### EXERCISE OBJECTIVE:
Word for word, transcribe the data below from the line with "298 35 234 45" to the line with "<!-- margin -->", keeping both of those lines.

________________________

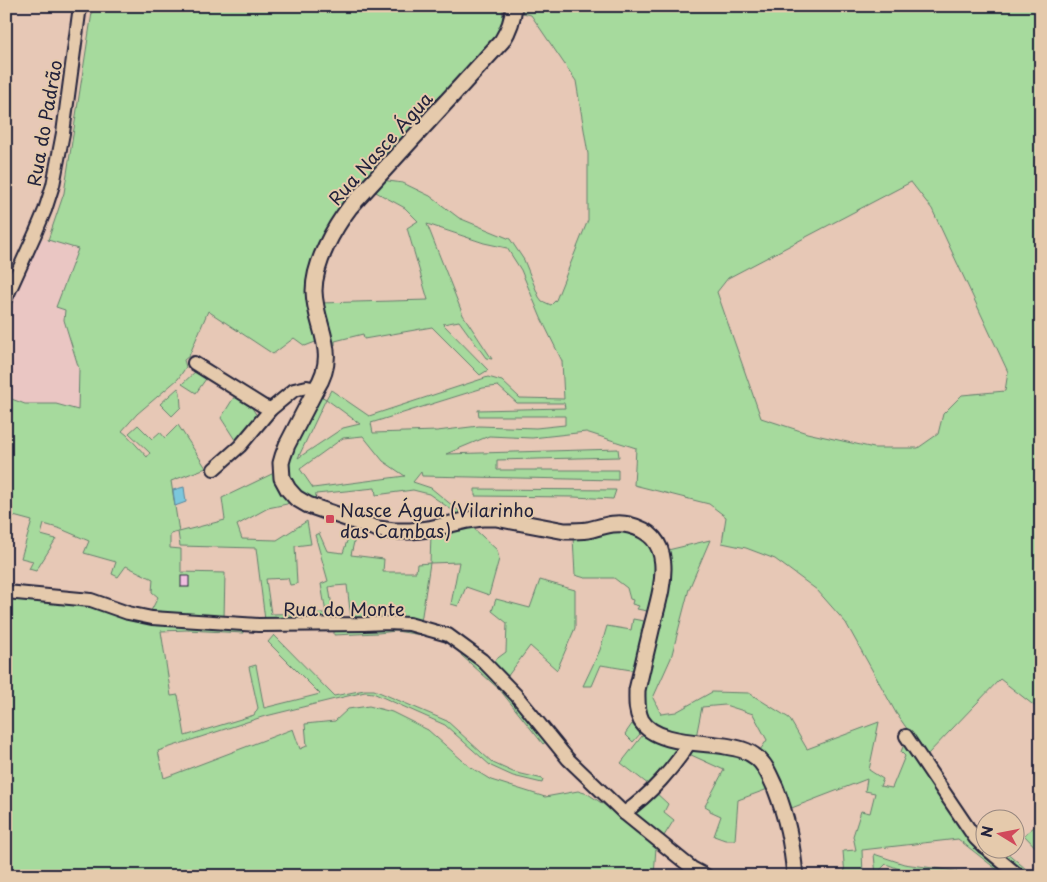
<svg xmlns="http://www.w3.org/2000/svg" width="1047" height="882" font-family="'Playpen Sans',sans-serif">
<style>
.built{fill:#eac6c3}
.green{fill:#a6da9d;stroke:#647e6c;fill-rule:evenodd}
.water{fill:#7cc7dc;stroke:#58859c}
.building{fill:#f1c0e0;stroke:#22223b}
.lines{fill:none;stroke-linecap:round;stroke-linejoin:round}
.minor-casing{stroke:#22223b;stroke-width:16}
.major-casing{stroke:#22223b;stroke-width:19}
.minor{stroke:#e5caac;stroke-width:12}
.major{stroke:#e5caac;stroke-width:15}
.poi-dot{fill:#d1495b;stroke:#e5caac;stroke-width:2}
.labels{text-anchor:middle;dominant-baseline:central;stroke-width:4;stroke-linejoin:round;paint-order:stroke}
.street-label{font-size:18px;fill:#22223b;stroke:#e5caac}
.poi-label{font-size:18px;fill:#22223b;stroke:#e5caac;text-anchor:start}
</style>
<rect width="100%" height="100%" fill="#e7c8b6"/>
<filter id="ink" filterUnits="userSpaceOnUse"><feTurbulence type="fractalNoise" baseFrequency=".02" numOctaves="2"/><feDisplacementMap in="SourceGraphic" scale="10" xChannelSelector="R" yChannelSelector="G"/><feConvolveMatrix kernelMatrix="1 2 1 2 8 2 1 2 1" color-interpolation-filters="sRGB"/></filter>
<g filter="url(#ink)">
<!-- built -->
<path class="built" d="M41 238 78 249 56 306 65 310 64 320 79 369 78 411 56 404H25L6 397V313Z"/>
<!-- green -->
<g class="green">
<path d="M93 6H503L502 26 490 47 445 96 313 264 318 341 305 346 294 338 273 354 208 311 189 356 184 360 186 367 178 379 137 414 122 431 127 435 147 457 150 453 129 433 138 425 152 439 160 432 165 438 178 425 206 468 171 481 179 532 225 520 222 498 276 472 290 501 287 504 268 508 237 525 242 539 277 540 307 521 311 544 295 546 297 584 290 585 288 578 266 579 271 614 326 613 321 584 328 581 315 535 319 533 327 551 343 553 352 526 357 529 351 555 384 559 383 572H416L417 564 430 563 431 534 469 524 497 550 499 559 489 595 466 587 458 606 451 604 459 562 430 563 421 622C398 614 375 618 351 619L347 585 334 586 329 587 334 620H265L256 548 180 546 178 532 170 534V548L181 549V572L225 573 224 618 150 613 158 597 152 592 153 579 126 566 118 577 112 574 116 562 84 553 89 541 61 529 44 524 41 535 56 539 36 571 29 569 33 561 21 558 32 521 6 514V397L25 404H56L78 410 79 369 64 320 65 310 56 307 78 249 48 240 64 193Z"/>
<path d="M519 6H1041V711L1000 679 926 756 896 713 846 623 817 590 775 559 746 548 722 543 726 517 709 504 634 485 636 448 586 432 532 438 489 436 446 454 618 449 619 457 497 460V470H618V480L422 476 421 472 413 482 431 488 459 511 462 517 429 494 413 490 376 495 375 488 316 494 315 501C295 489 287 484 289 459L321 396 326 399 331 390 369 416 488 377 502 381 520 398 564 399 562 361 541 318 521 270 507 248 484 243 427 224 463 315 492 359 486 358 459 321 443 324 488 370 480 375 432 327 364 339 363 334 335 341V345L331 342 320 303 428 300 407 228 418 221 405 208 374 191 381 180 403 183 430 196 459 218 510 239 524 260 539 297 542 301 551 305 556 300 588 220V154L576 81 531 15 519 12ZM911 182 932 209 1008 372 1005 391 962 395 943 414 938 434 918 448H874L807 433 761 418 717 292 728 278ZM498 386 517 403H564L565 408 478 410 479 416H565V425L536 428 479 426 437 431 373 433 371 423 483 388ZM326 399 360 424 343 428 298 458ZM363 436 383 461 405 476 313 488 300 469 343 438Z"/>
<path d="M198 369 208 376 196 393 182 384Z"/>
<path d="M178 388 180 392 181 407 172 416 160 404Z"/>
<path d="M236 394 249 403 257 416 237 443 221 418Z"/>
<path d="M475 489 616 490 613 499 574 497 475 496Z"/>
<path d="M607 531H627L647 544 654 555 658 582 653 603 648 607 647 611 637 609 639 606 632 604 633 600 630 599 627 588 614 578H585L575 575 573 537Z"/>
<path d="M710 540 689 589 671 658 653 698 661 714 676 712 712 692 749 693 789 718 807 749 879 722 869 770 883 779 880 786 892 788 905 756 901 752 905 741 971 840 1008 876H1005L958 839 862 850 863 876H845L843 851 856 850 853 836 861 811 870 813 875 793 865 791 867 779 789 809 758 753 767 740 753 714 725 705 702 707 696 737 664 732 648 720 641 705 643 687 671 574 668 550Z"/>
<path d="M540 580 575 590V628L557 670 530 646 507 677 491 663 506 652 507 623 492 611 496 599 530 608Z"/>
<path d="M6 598 64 603 96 607 132 620 147 623 243 628V633L187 630 161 631 171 696 178 695 185 736 254 715 258 708 249 667 256 665 264 708 320 694 268 642 274 635 334 696 364 690H374L447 721 493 763 513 772 543 779 542 783 513 776 491 766 445 725 373 693 365 692 335 699 262 717 158 751 164 778 293 729 300 749 307 746 305 724 335 721 348 709 369 706 392 712 428 730 470 767 491 780 545 797 578 791 588 794 609 808 656 847 654 876H6Z"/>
<path d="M633 619 644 621 641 631 645 637 639 666 631 670 601 665 592 686H583L600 650 607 626 631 630Z"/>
<path d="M397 628 411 629 434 637 396 631 378 633 334 635V630Z"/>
<path d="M463 651 502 687 547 741 543 744 500 690 461 655Z"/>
<path d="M632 724 640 734 633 742 625 734Z"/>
<path d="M642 736 679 747 649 785 621 763Z"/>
<path d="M694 747 746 756 761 770 768 789 738 800 735 840H725L714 836 721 816 710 811V809L705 806 724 770 689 754Z"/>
<path d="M654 791 668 804 664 812 674 820 662 839 634 813Z"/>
<path d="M1035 793 1041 794V853L1024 835 1039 823Z"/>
<path d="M992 850H1004L1034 876H1024Z"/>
<path d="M874 854 904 864 955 871 974 876H918L886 864 879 871 882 876H876Z"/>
</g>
<!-- water -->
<path class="water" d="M184 487 186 502 175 506 173 490Z"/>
<!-- building -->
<rect class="building" x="181" y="576" width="8" height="11"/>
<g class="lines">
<defs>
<g id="minor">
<path d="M6 298 35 234 45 210 53 185 63 133 80 6"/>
<path d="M194 363 263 406 271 409"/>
<path d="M214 469 240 446 271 409 294 390 307 387 316 389"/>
<path d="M6 592 91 600 128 613 152 618 258 625 364 624 387 623 409 624 448 635 482 660 516 695 568 759 624 813 692 868 707 876"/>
<path d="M906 736 975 838 984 847"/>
<path d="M624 813C650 795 674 768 690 742"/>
<path d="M988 850 1019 876"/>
</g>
<path id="major" d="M514 6C513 19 509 30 502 41L350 207C334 228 314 263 314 291 315 328 340 352 316 389L287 445 283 456 281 463 282 478 288 489 296 498 308 505 378 529 394 531H411L429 529 468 520 482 518H496L565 531C572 531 580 531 588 530 601 527 615 521 629 525 680 537 661 591 652 626 647 647 642 668 637 690 637 700 636 710 641 720 654 744 702 742 725 746 737 748 748 750 757 758 766 765 770 777 775 787 787 818 792 843 795 876"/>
</defs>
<!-- minor casing -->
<use href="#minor" class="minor-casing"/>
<!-- major casing -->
<use href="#major" class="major-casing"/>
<!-- minor -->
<use href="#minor" class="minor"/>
<!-- major -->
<use href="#major" class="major"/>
</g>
</g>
<!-- markers -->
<rect class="poi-dot" x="325" y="514" width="10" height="10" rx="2.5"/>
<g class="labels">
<!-- street labels -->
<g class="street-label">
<text transform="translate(44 123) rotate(-80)">Rua do Padrão</text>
<text transform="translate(380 148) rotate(-48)">Rua Nasce Água</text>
<text x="344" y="608">Rua do Monte</text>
</g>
<!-- poi labels -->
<g class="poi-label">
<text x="340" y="509">Nasce Água (Vilarinho<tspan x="340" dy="21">das Cambas)</tspan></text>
</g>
</g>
<!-- margin -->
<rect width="1047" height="882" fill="none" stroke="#e5caac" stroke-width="25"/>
<rect x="12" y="12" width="1022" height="857" fill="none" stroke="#22223b" stroke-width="2" filter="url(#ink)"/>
<!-- north arrow -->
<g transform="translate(1000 834) rotate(280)"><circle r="24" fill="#e5caac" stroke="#97877f"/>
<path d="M0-4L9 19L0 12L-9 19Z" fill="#d1495b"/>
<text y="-8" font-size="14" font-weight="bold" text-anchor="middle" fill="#22223b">N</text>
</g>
</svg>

________________________

### RESULT:
<path d="M6 298 35 234 45 210 53 185 63 133 80 6"/>
<path d="M194 363 263 406 271 409"/>
<path d="M214 469 240 446 271 409 294 390 307 387 316 389"/>
<path d="M6 592 91 600 128 613 152 618 258 625 364 624 387 623 409 624 448 635 482 660 516 695 568 759 624 813 692 868 707 876"/>
<path d="M906 736 975 838 984 847"/>
<path d="M624 813C650 795 674 768 690 742"/>
<path d="M988 850 1019 876"/>
</g>
<path id="major" d="M514 6C513 19 509 30 502 41L350 207C334 228 314 263 314 291 315 328 340 352 316 389L287 445 283 456 281 463 282 478 288 489 296 498 308 505 378 529 394 531H411L429 529 468 520 482 518H496L565 531C572 531 580 531 588 530 601 527 615 521 629 525 680 537 661 591 652 626 647 647 642 668 637 690 637 700 636 710 641 720 654 744 702 742 725 746 737 748 748 750 757 758 766 765 770 777 775 787 787 818 792 843 795 876"/>
</defs>
<!-- minor casing -->
<use href="#minor" class="minor-casing"/>
<!-- major casing -->
<use href="#major" class="major-casing"/>
<!-- minor -->
<use href="#minor" class="minor"/>
<!-- major -->
<use href="#major" class="major"/>
</g>
</g>
<!-- markers -->
<rect class="poi-dot" x="325" y="514" width="10" height="10" rx="2.5"/>
<g class="labels">
<!-- street labels -->
<g class="street-label">
<text transform="translate(44 123) rotate(-80)">Rua do Padrão</text>
<text transform="translate(380 148) rotate(-48)">Rua Nasce Água</text>
<text x="344" y="608">Rua do Monte</text>
</g>
<!-- poi labels -->
<g class="poi-label">
<text x="340" y="509">Nasce Água (Vilarinho<tspan x="340" dy="21">das Cambas)</tspan></text>
</g>
</g>
<!-- margin -->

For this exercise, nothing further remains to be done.